Exercise :: Retype the lines below exactly, but only those from the line that has "For each pixel" through the line that has "675 648 2285". Omit every picture.

*** Study material ***

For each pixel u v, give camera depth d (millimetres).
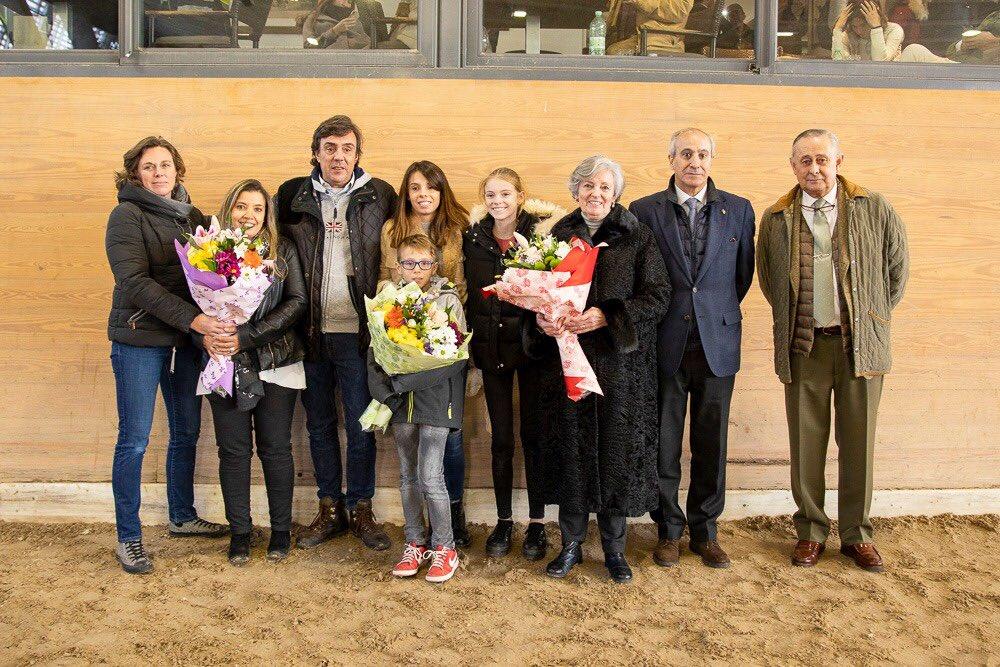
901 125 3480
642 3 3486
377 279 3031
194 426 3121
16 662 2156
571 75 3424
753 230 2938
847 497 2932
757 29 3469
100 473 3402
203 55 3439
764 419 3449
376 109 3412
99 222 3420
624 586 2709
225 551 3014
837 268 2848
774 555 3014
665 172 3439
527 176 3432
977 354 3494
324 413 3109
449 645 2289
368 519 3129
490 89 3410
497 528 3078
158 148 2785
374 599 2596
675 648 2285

*** End of Study material ***
*** Study material ***

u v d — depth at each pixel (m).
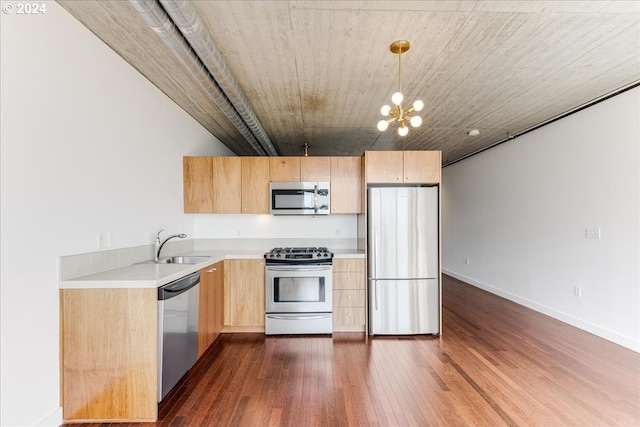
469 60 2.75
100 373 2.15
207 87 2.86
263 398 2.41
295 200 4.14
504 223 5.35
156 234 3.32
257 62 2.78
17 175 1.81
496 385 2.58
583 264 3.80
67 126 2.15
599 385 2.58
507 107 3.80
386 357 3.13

*** End of Study material ***

Response ::
For each pixel u v, give camera depth d (millimetres).
901 125 3480
642 3 3486
377 279 3031
194 426 3121
16 662 2156
571 75 3424
753 230 2938
847 497 2932
757 29 3469
100 473 3402
203 55 3439
764 419 3449
376 109 3412
99 222 3420
624 586 2709
225 551 3014
837 268 2848
774 555 3014
665 172 3439
527 176 3432
977 354 3494
324 413 3109
449 645 2289
368 519 3129
490 89 3410
497 528 3078
158 148 2785
374 599 2596
675 648 2285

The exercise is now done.